◆ Work instruction ◆
Extract every line of text below and reproduce each one verbatim, leaving out the pictures.

Extracted text data from the page
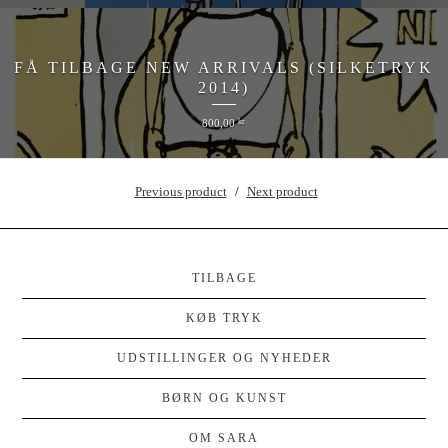
FÅ TILBAGE NEW ARRIVALS (SILKETRYK
2014)
800,00
kr
Previous product
Next product
TILBAGE
KØB TRYK
UDSTILLINGER OG NYHEDER
BØRN OG KUNST
OM SARA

◆ Output below ◆
FÅ TILBAGE NEW ARRIVALS (SILKETRYK
2014)
800,00
kr
Previous product
Next product
TILBAGE
KØB TRYK
UDSTILLINGER OG NYHEDER
BØRN OG KUNST
OM SARA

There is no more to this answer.